Curious people like to probe, ask questions, and understand why something is the way it is. One of the most powerful ways to satisfy a person's curiosity is to provide ways to compare and contrast. People instinctively know how to compare before with after, apples with oranges, and like with unlike. Why do they do this? In part so that they can understand relationships by spotting the differences.
In the field of information graphics, a concept called small multiples provides a natural, instinctive way to show how things relate and, more importantly, how they differ. First popularized by Edward Tufte, small multiples plot several cross sections of data in separate mini-charts and then combine them into a single exhibit. As a result, readers can—at a glance—quickly sweep back and forth across the exhibit, looking for patterns, similarities, and differences. An important quality of the small-multiple chart is that the axes remain constant with respect to their units of measure and scales. Only the data cross sections being plotted change.
Figure 6-14, a screen capture from the distributed network intrusion detection project DShield, shows how small-multiple exhibits work. The small multiples are in the column labeled "Activity Past Month." They show the relative number of hostile scans encountered for the network services enumerated in the "Service Name" column. Although the x- and y-axis labels are not shown, it seems clear enough what they must be: the vertical axis scale starts at 0 and increases at a linear—or possibly logarithmic—rate to maxima held constant in all graphs. The x-axis shows how the relative number of scans varies over time. Minor quibbles about labeling aside, the use of small multiples in this exhibit enables the reader to quickly get a sense of which ports are most likely to be scanned. In this case, they are 445 and 135—two ports associated with Windows services that are often prone to compromises. A network administrator running an all-Windows environment, for example, might see this exhibit and decide to push out a group policy temporarily restricting access to these ports.
One can easily imagine how this exhibit could be enhanced. Instead of simply showing the "top 10" most-scanned ports, we could show the top 100, or a subset of the most common well-known ports. Doing so would require some graphical nips and tucks. The "Explanation" column would need to vanish, and we would want to combine the "Service Name" and "Port Number" columns.
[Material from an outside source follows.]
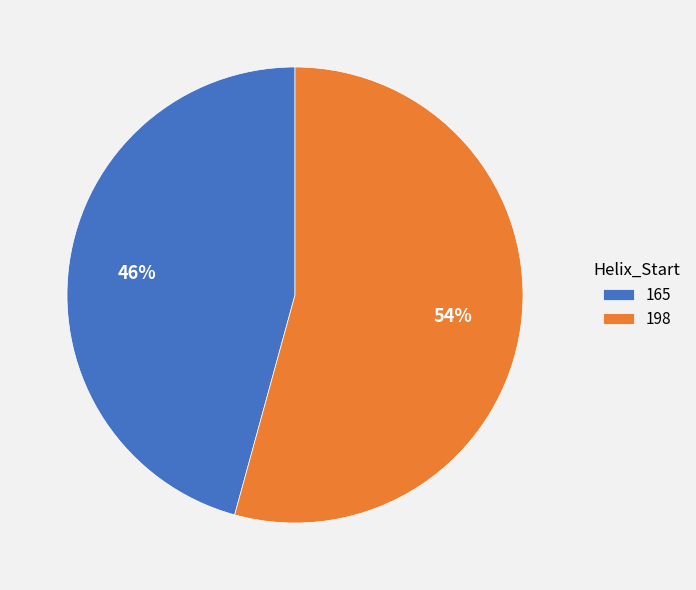

True or false: 198 accounts for 69% of the total.

False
From the point of view of aesthetics, representing the scan results as solid filled area charts on a white background (instead of black) could increase the small-multiple format's readability.
An intriguing small-multiple format that would work well here is the sparkline—a minimalist "simple, intense, word-sized graphics" format invented by Tufte.7 Figure 6-15 shows a fictitious redrawing of the preceding exhibit using sparkline format, constructed using Excel. Each mini-chart includes a dark gray line to show the trend for each cross section, as well as a light gray band denoting the "normal" range—that is, the mean value plus or minus the standard deviation. So that the reader can understand the plot lines in context, the final data point in each series is highlighted with a red marker and numeric label.
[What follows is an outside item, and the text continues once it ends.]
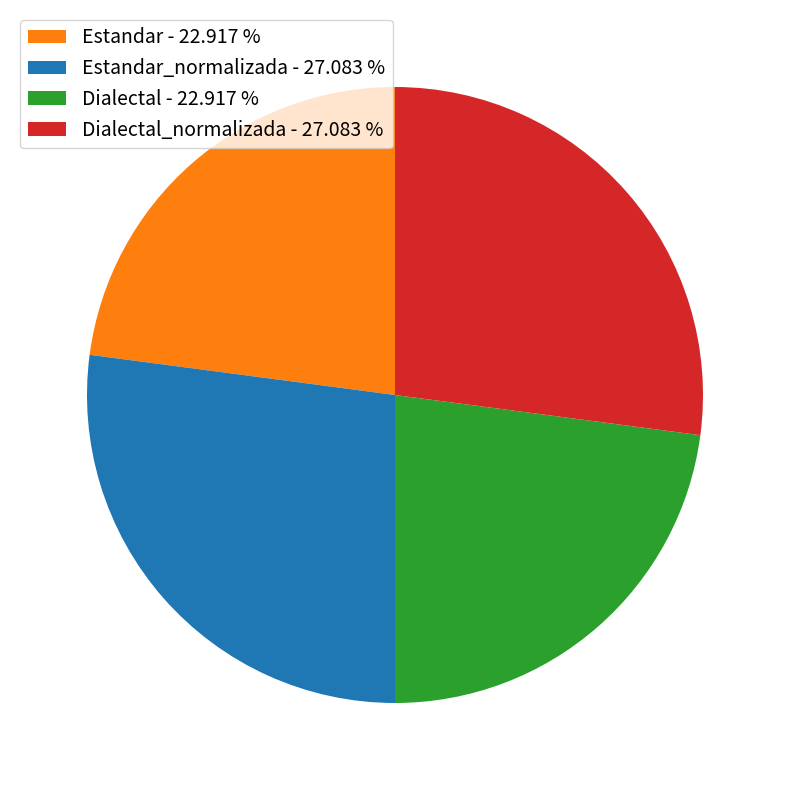

Is there a majority slice in this chart?

No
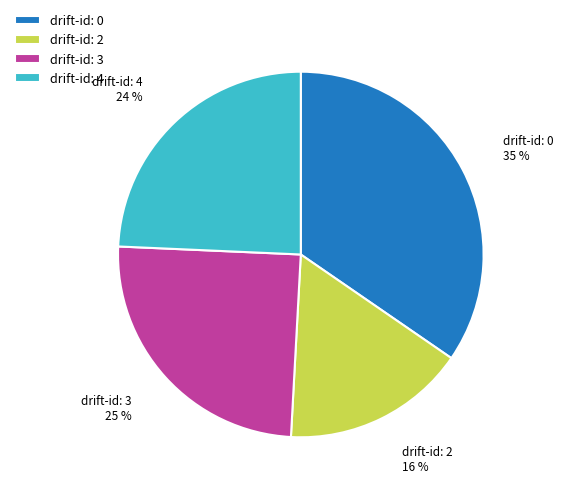

Rank the categories by value from lowest to highest.

drift-id: 2, drift-id: 4, drift-id: 3, drift-id: 0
Figure 6-15 Sample Small-Multiple Exhibit (Sparklines)
Quartile-Plot Small Multiples
The time-series-oriented small multiples in Figures 6-14 and 6-15 help the reader understand the relative magnitude of activities over time. But time series charts are not the only type of graphic that can be used as a small multiple. Figure 6-16 shows a hand-drawn small-multiple exhibit using bar charts that compares and contrasts the distribution of security flaws across nine different application security areas for a selected group of applications.8 Each multiple contains a vertical bar chart displaying the area's first and fourth quartiles in the data set.
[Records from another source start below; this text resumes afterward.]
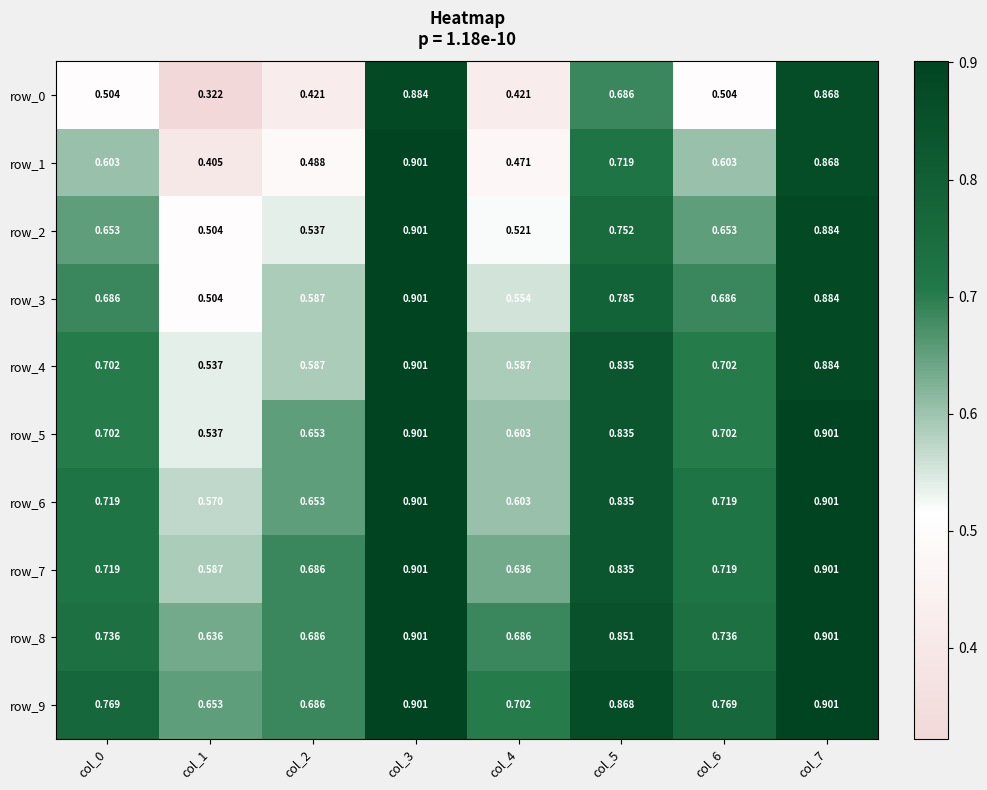

Is the value of row_6 at col_7 greater than the value of row_3 at col_4?

Yes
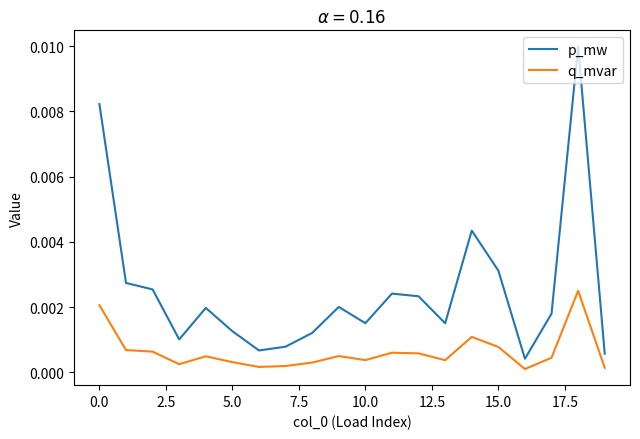

How many interior local peaks does the p_mw series have?

5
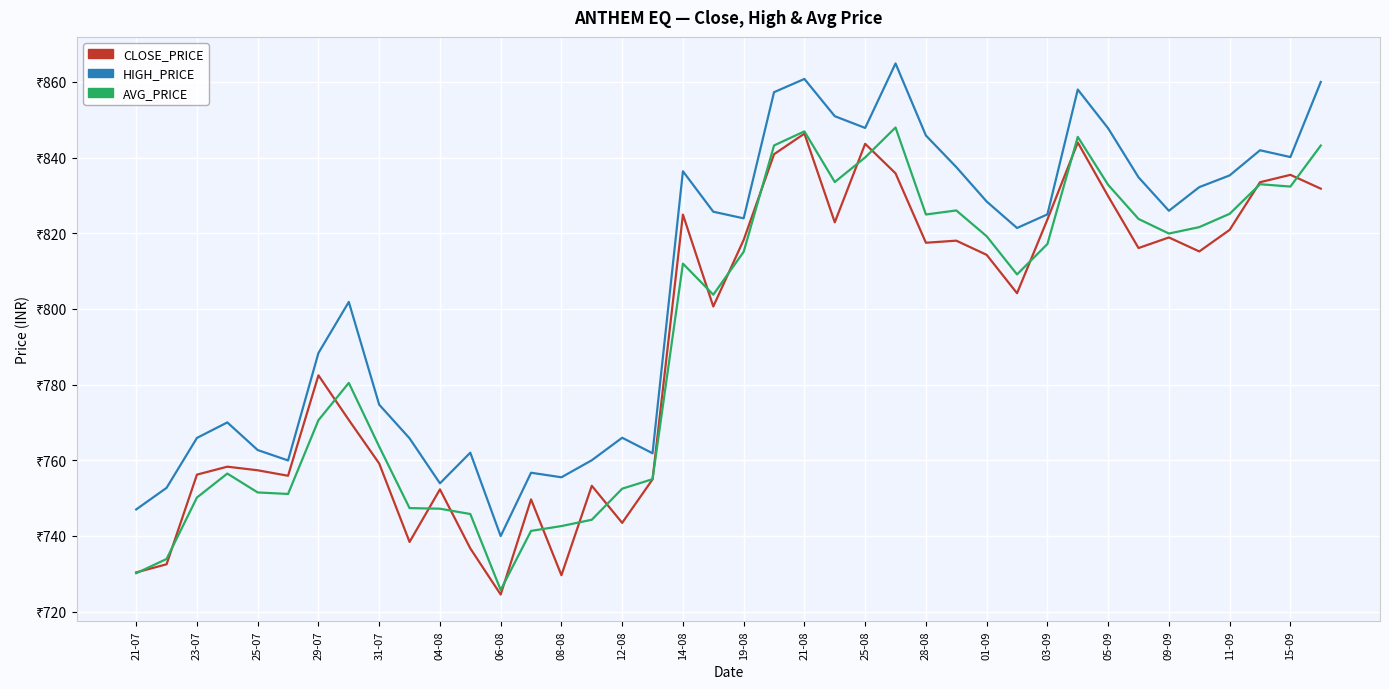

What is the smallest value displayed?

724.5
Figure 6-16 Sample Small-Multiple Exhibit (with Quartiles)
The combination of the small-multiple format with a first-versus-fourth comparison yields an extremely powerful graphic. A simple glance at the exhibit reveals the headline: fourth-quartile applications are much worse than their first-quartile counterparts in some areas, but not others. For example, the "best" applications contain 90% fewer authentication defects, have 90% fewer problems related to sensitive data handling, and suffer from 80% fewer session management issues. In contrast, the number of cryptographic issues are few across the board, and the difference between the best and worst applications is not large.
The exhibit is interesting for another reason: it sports a "layered" macro/micro design that shows both the overall total (on the left) and the contributions made by individual multiples. The scaling factors for the y-axis remain the same for both, and the quartile labels on the "overall total" graph serve as a key. Not all small-multiple exhibits lend themselves to such an elegant format, but it is nice when they do.
Small multiples, while powerful, are not well-supported by mainstream spreadsheet packages. For example, due to lack of better methods, a security analyst would need to hand-draw Figure 6-16 using Visio or a similar drawing package. Some careful spreadsheet jockeying in Excel might also work, although to do so would require the analyst to painstakingly format and align each multiple down to the pixel—and pray that Excel doesn't move or reformat it. However, in most cases analysts would do better to generate the individual multiples using a script and then stitch them together programmatically into a web page or PDF.